Unemployment is such a major problem for youth in the Tunisian city of Metlaoui that it led to clashes with police last week. In the mineral-rich region of Gafsa, the young and educated can no longer bear the disappointments of endemic unemployment.
 
Last week, unemployed graduates organized a sit-in in front of the headquarters of the Gafsa Phosphate Company, one of Tunisia’s largest companies, to demand jobs.
 
Thursday, they organised a protest march that led to clashes with police when some of the protesters tried to block a train carrying phosphate.
 
Despite being home to one of the world’s largest phosphate deposits, the region’s unemployment rate is more than 40%, according to a study by the Centre for Economic Studies of the Arab Institute of Business Managers. More than 62% of Gafsa college graduates are unemployed.
 
Photos from the march organised Thursday by unemployed college graduates in the city of Metlaoui.
Contributors

“The Phosphate Company has not hired a single college graduate in the last three years”

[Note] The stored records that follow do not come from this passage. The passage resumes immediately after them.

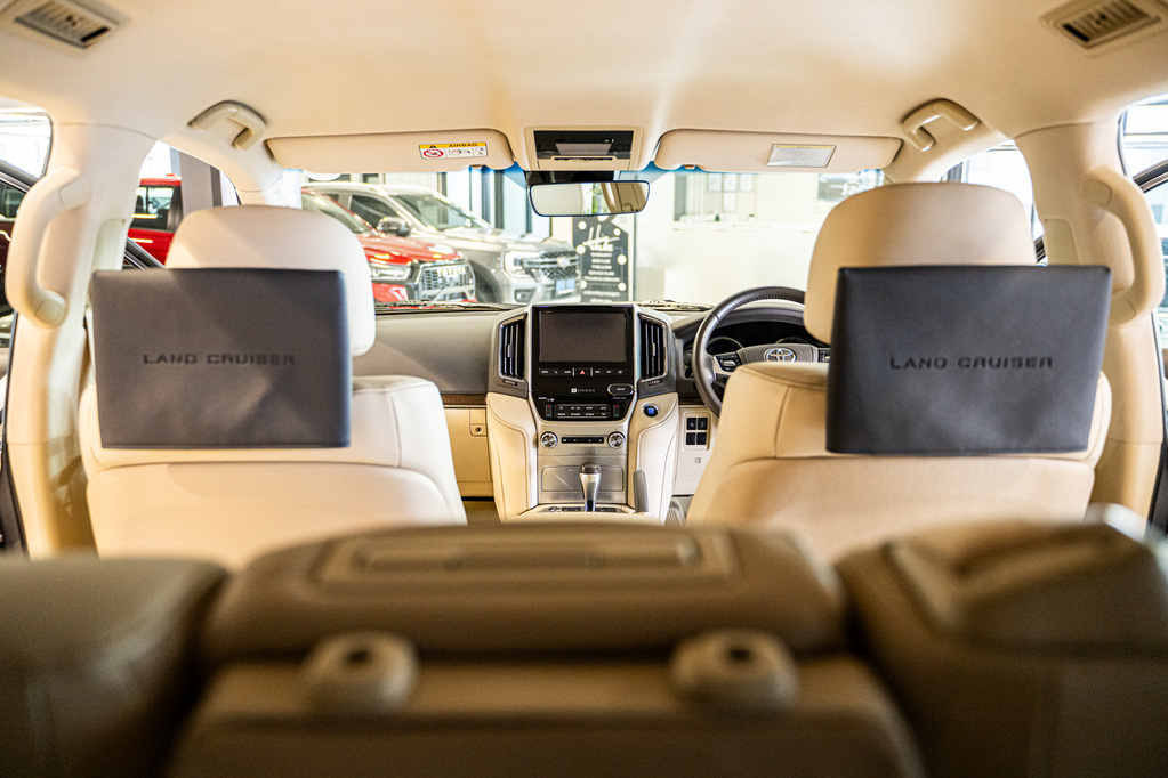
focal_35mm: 28
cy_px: 389
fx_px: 908
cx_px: 584
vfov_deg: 46.4
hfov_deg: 65.5
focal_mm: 28
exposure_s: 1/125
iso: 1600
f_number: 2.8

Hamza Jeffel lives in Metlaoui. He received a master’s degree in mathematics in 2007 but is jobless.
  
We marched in a calm and orderly fashion, but when we arrived at the railroad tracks in the Magroun neighbourhood, a group of youths rushed a phosphate cargo train to block its path and began to throw small rocks at the conductor. The police didn’t make any distinction between the orderly protesters and the unruly youths, they just went after everyone.
 
The police dispersed protesters in Magroun as some of them tried to block a train from the Phosphate Company.
 
We organised this march to ask the Phosphate Company and the minerals transportation company to begin recruiting young professionals, because they have not hired a single college graduate in the last three years. These companies have been promising jobs for months, but have not followed through.

In addition, the protesters called for the Gafsa horticultural company to more rapidly announce the results of their recruiting process launched last March to hire 1,200 employees, including 114 college graduates. The Gafsa Wali [governor] announced Thursday on television that the results of this process will be published on July 15. But he did not say when the Gafsa Phosphate Company or the minerals transportation company would start recruiting.
 
 
The Gafsa region, which has the highest unemployment rate in the country, has been marginalised since the end of the Ben Ali era. We suggest as a potential and temporary solution that the Phosphate Company carry out its recruiting process at a regional level, as opposed to continuing its practice of recruiting at the national level. We also suggest that a fraction of their profits should be used for regional development. There is only one industry here, and the authorities could use part of these funds to improve infrastructure — repair roads, public lighting, etc. — and invest in order to create jobs.

A delegation of unemployed college graduates have travelled to Tunis to meet with the CEO of the Phosphate Company. We hope these negotiations will be productive.